UAV-MARL: Multi-Agent Reinforcement Learning for Time-Critical and Dynamic Medical Supply Delivery
This work addresses the challenge of managing urgent medical logistics for healthcare systems, though it appears incremental as it applies existing MARL methods to a specific domain.
The paper tackled the problem of coordinating UAV fleets for time-critical medical supply delivery under uncertain conditions by proposing a multi-agent reinforcement learning framework, and found that classical Proximal Policy Optimization achieved superior coordination performance compared to other strategies.

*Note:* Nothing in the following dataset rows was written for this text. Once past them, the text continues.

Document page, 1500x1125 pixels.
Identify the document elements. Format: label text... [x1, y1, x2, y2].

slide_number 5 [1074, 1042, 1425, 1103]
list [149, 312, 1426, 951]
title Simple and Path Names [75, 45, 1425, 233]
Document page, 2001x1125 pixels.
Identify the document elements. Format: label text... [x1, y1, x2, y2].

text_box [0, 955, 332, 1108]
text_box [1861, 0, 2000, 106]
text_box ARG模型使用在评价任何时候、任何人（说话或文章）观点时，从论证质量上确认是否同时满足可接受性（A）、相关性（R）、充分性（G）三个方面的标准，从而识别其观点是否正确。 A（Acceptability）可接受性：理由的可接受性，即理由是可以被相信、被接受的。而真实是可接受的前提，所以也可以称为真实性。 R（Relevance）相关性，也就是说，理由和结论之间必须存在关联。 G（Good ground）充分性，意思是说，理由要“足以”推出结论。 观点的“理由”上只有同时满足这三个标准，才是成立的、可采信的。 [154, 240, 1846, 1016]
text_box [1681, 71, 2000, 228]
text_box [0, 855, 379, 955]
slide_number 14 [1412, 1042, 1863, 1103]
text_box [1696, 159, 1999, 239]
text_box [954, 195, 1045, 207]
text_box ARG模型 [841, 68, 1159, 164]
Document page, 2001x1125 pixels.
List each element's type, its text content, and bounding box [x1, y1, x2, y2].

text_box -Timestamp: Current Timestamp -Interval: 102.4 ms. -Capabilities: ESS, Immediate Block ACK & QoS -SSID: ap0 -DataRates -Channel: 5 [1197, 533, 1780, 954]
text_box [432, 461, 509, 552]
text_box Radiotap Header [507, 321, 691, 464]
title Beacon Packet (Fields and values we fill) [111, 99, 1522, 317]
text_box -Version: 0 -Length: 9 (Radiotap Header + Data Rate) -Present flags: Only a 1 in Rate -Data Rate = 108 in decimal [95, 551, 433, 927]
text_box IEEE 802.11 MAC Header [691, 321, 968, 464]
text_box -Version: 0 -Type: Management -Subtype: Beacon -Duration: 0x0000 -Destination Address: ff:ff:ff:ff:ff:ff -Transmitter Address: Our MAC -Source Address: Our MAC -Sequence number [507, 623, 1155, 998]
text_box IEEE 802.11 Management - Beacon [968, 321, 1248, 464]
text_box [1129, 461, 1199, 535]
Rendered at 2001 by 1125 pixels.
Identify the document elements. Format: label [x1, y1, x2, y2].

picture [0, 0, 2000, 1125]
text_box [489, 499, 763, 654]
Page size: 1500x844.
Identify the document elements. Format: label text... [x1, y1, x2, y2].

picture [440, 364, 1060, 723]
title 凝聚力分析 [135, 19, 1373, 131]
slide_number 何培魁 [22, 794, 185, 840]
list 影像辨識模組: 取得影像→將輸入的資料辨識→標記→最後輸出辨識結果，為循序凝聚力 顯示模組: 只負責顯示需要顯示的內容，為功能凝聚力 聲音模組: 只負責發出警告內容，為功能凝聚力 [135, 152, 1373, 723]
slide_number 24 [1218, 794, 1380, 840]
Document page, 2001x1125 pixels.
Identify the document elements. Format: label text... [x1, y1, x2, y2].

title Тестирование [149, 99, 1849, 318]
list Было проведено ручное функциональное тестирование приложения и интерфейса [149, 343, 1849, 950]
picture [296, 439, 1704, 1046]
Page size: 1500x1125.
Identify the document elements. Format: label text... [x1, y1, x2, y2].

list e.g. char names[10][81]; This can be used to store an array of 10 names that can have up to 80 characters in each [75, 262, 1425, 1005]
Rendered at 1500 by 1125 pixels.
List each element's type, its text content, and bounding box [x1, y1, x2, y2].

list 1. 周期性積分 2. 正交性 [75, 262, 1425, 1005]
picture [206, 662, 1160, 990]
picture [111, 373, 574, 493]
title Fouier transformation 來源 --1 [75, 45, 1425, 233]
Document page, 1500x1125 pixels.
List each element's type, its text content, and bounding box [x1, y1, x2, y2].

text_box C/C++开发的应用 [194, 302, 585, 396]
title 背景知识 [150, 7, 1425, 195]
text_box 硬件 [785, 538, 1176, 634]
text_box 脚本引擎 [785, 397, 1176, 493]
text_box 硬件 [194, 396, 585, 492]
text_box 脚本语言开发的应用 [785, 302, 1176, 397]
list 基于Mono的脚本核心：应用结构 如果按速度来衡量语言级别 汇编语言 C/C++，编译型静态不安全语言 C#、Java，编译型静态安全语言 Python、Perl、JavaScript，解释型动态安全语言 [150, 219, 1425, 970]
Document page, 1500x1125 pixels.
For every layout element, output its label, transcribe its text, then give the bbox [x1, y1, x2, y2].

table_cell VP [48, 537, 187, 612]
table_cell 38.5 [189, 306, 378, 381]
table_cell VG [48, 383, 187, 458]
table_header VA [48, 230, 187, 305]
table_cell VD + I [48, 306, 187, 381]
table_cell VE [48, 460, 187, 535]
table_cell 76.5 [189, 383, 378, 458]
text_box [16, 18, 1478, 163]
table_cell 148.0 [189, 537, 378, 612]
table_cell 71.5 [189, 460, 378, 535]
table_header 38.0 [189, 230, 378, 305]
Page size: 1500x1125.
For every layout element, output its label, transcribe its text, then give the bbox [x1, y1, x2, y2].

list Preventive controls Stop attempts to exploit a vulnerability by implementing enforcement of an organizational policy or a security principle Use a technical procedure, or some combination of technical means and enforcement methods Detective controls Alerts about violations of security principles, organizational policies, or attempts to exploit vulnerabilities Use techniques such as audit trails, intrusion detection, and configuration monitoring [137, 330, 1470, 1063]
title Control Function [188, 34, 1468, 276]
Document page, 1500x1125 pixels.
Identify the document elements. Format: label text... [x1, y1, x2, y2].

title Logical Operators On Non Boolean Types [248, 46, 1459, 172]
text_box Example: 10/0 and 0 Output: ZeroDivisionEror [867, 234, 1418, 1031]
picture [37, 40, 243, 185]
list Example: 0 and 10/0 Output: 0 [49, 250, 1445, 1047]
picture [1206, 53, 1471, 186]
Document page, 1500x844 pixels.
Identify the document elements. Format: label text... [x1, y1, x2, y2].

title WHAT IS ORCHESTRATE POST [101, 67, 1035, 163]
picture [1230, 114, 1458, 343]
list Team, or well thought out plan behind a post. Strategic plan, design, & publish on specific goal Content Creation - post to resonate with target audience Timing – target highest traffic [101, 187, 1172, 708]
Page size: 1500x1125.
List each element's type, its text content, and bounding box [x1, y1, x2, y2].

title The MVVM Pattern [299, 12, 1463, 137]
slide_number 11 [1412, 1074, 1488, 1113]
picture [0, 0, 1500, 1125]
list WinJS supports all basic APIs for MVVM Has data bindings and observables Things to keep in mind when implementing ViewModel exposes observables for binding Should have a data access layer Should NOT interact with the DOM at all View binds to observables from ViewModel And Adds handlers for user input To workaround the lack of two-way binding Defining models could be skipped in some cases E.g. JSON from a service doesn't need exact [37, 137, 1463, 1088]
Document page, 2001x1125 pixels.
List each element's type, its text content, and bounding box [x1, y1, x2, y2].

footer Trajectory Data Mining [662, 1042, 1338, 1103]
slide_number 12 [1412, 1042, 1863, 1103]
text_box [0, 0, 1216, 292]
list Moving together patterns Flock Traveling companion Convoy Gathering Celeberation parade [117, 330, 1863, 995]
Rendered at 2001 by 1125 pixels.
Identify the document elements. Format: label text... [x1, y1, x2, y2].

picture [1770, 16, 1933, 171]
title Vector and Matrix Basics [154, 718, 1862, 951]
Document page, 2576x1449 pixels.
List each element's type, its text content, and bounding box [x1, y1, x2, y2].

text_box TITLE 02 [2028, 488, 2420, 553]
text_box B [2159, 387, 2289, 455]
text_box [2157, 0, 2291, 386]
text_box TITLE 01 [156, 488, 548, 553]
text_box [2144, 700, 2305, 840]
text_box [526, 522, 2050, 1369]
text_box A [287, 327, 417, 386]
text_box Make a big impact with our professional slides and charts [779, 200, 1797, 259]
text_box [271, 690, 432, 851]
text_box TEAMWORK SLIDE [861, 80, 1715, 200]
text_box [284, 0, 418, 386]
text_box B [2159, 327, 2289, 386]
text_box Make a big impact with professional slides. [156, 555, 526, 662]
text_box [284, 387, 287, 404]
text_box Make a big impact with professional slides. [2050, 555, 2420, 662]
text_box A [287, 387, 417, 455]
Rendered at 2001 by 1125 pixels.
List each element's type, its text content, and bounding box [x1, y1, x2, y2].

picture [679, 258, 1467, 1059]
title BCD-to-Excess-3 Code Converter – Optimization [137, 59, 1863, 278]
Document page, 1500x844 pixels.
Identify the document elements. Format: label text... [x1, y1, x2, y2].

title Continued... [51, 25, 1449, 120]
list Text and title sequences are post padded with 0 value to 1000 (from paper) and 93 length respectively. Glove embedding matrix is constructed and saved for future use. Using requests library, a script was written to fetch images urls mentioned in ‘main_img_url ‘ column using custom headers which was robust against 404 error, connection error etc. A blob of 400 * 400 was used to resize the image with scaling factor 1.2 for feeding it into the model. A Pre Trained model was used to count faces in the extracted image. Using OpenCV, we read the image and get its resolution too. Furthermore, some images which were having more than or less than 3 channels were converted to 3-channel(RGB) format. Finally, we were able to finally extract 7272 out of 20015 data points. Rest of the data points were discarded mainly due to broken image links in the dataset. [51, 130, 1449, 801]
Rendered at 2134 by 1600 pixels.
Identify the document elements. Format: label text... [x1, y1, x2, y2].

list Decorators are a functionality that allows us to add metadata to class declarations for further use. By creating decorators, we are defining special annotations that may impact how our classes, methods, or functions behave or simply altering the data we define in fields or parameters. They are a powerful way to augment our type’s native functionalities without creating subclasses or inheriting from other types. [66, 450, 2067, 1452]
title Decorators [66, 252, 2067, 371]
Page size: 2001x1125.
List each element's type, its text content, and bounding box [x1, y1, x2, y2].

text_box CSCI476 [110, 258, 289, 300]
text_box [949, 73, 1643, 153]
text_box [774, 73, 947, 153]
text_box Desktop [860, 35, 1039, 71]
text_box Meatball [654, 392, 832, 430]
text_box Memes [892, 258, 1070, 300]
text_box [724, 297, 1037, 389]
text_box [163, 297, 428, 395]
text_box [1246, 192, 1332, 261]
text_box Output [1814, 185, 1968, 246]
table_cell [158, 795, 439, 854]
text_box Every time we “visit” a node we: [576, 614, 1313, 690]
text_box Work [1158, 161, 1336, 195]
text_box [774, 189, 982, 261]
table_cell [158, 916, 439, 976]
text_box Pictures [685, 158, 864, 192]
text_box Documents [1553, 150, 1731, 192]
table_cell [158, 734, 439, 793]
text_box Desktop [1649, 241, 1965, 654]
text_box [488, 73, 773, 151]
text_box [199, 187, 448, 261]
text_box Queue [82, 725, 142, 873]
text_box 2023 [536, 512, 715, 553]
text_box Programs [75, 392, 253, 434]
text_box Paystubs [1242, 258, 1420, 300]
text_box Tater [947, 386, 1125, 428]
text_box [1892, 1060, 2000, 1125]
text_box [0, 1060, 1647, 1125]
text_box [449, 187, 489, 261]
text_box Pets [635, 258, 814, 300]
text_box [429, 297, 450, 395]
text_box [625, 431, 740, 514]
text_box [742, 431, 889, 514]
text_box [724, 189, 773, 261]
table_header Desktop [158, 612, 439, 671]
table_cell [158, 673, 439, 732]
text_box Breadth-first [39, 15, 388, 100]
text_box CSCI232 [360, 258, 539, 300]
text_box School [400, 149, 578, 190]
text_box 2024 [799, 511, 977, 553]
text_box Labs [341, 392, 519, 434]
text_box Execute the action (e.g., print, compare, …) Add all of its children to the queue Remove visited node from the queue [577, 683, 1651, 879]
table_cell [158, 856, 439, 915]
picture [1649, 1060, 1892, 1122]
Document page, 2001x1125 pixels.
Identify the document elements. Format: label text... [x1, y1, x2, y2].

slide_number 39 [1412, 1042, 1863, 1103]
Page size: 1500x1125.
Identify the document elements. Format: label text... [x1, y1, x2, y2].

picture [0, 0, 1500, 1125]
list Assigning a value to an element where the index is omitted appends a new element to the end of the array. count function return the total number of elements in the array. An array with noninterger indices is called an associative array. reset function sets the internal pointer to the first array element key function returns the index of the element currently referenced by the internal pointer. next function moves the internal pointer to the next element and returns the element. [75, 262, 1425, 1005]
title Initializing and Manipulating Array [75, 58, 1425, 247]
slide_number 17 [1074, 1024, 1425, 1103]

Unmanned aerial vehicles (UAVs) are increasingly used to support time-critical medical supply delivery, providing rapid and flexible logistics during emergencies and resource shortages. However, effective deployment of UAV fleets requires coordination mechanisms capable of prioritizing medical requests, allocating limited aerial resources, and adapting delivery schedules under uncertain operational conditions. This paper presents a multi-agent reinforcement learning (MARL) framework for coordinating UAV fleets in stochastic medical delivery scenarios where requests vary in urgency, location, and delivery deadlines. The problem is formulated as a partially observable Markov decision process (POMDP) in which UAV agents maintain awareness of medical delivery demands while having limited visibility of other agents due to communication and localization constraints. The proposed framework employs Proximal Policy Optimization (PPO) as the primary learning algorithm and evaluates several variants, including asynchronous extensions, classical actor--critic methods, and architectural modifications to analyze scalability and performance trade-offs. The model is evaluated using real-world geographic data from selected clinics and hospitals extracted from the OpenStreetMap dataset. The framework provides a decision-support layer that prioritizes medical tasks, reallocates UAV resources in real time, and assists healthcare personnel in managing urgent logistics. Experimental results show that classical PPO achieves superior coordination performance compared to asynchronous and sequential learning strategies, highlighting the potential of reinforcement learning for adaptive and scalable UAV-assisted healthcare logistics.